Kyai Dahlan lantas meminta murid-muridnya untuk mencari orang paling miskin yang bisa ditemui di masyarakat, kemudian memandikannya dan menyuapinya.
Kisah ini mengajarkan bahwa Alquran tidak hanya dibaca untuk penghias kesalehan pribadi, tapi juga dipraktikan dalam amal sosial.
Menurut Yusuf al-Qaradhawi, surah al-Ma’un ini berbicara mengenai keharusan adanya kaitan antara amal ritual dan amal sosial dalam beragama. Jika ditelisik lebih jauh, Alquran lebih banyak menekankan amal sosial daripada amal ritual.
Pertama, kalau kita kembali kepada ciri-ciri orang mukmin atau orang bertakwa, ditemukan di situ ibadah ritualnya satu, tetapi ibadah sosialnya banyak.
Misalnya, berbahagialah orang-orang yang beriman yaitu orang yang khusyuk dalam shalatnya (dimensi ritual); yang mengeluarkan zakat (dimensi sosial); orang yang berpaling dari hal-hal yang tidak bermanfaat (dimensi sosial); dan mereka yang memelihara kehormatannya kecuali kepada istrinya (dimensi sosial).
Anehnya kita sering mengukur orang takwa dari ritualnya ketimbang sosialnya. Kedua, kalau ibadah itu ibadah ritual dan kebetulan pekerjaan itu bersamaan dengan pekerjaan yang lain yang mengandung dimensi sosial, kita diberi pelajaran mendahulukan yang sosial.

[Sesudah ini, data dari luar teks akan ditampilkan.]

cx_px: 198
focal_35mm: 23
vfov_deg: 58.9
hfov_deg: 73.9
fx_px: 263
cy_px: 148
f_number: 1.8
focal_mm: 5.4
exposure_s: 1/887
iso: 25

Misalnya, Nabi SAW pernah melarang membaca surah yang panjang-panjang di dalam shalat berjamaah. Nabi pernah memperpanjang waktu sujudnya hanya karena di pundaknya ada cucunya di situ. Dalam sebuah riwayat, bahkan hal tersebut dilakukan ketika nabi sedang shalat sunah.

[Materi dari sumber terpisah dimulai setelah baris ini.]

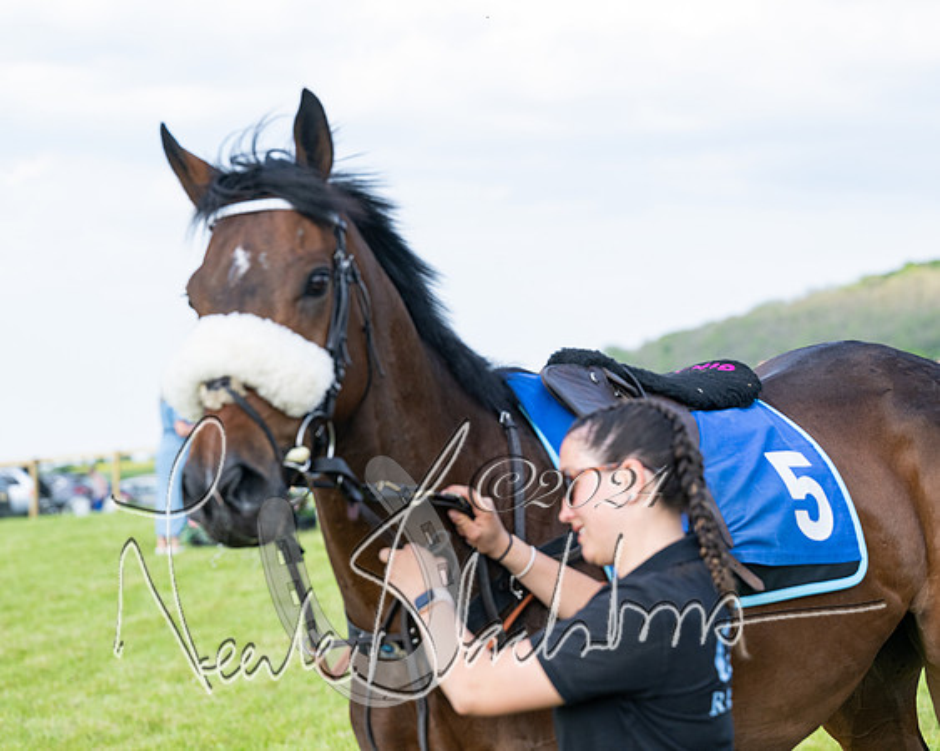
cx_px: 470
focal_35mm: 103
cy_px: 376
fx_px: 2852
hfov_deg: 18.7
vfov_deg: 15.0
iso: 400
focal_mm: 91
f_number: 4
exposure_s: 1/1600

Ketiga, kalau ibadah ritual kita bercacat, kita dianjurkan untuk berbuat sesuatu yang bersifat sosial. Misalnya, ritual puasa. Kalau kita melanggar larangan puasa maka salah satu tebusannya adalah memberi makan kepada fakir miskin. Juga ritual haji, kalau terkena dam, kita harus menyembelih binatang dan dagingnya dibagikan kepada fakir miskin.
Sebaliknya, kalau ada cacat dalam ibadah dimensi sosial maka amal ibadah ritual tidak bisa dijadikan sebagai tebusan ibadah sosial itu. Misalnya, kalau kebetulan kita berbuat zalim terhadap tetangga maka kezaliman itu tidak bisa dihapuskan dengan shalat malam selama sekian malam.
Banyak keterangan malah mengatakan orang yang shalatnya baik atau ibadah mahdhahnya baik tetapi kemudian amalnya jelek secara sosial maka Allah SWT tidak menerima seluruh amalan ibadah mahdhahnya tersebut.
Seperti pernah seseorang datang kepada Rasulullah SAW yang mengadukan ada seseorang yang puasa tiap hari dan shalat malam dengan rajin, tetapi dia menyakiti tetangga dengan lidahnya. Apa kata Rasulullah SAW? “Perempuan itu di neraka,” sabdanya.
Dengan demikian, perlulah kiranya kita memahami ibadah ritual apa pun dalam Islam pasti tujuannya ialah bukan untuk menambah kas pahala individu belaka, tapi juga untuk bederma bakti membantu manusia dan kemanusiaan. Wallahu A’lam.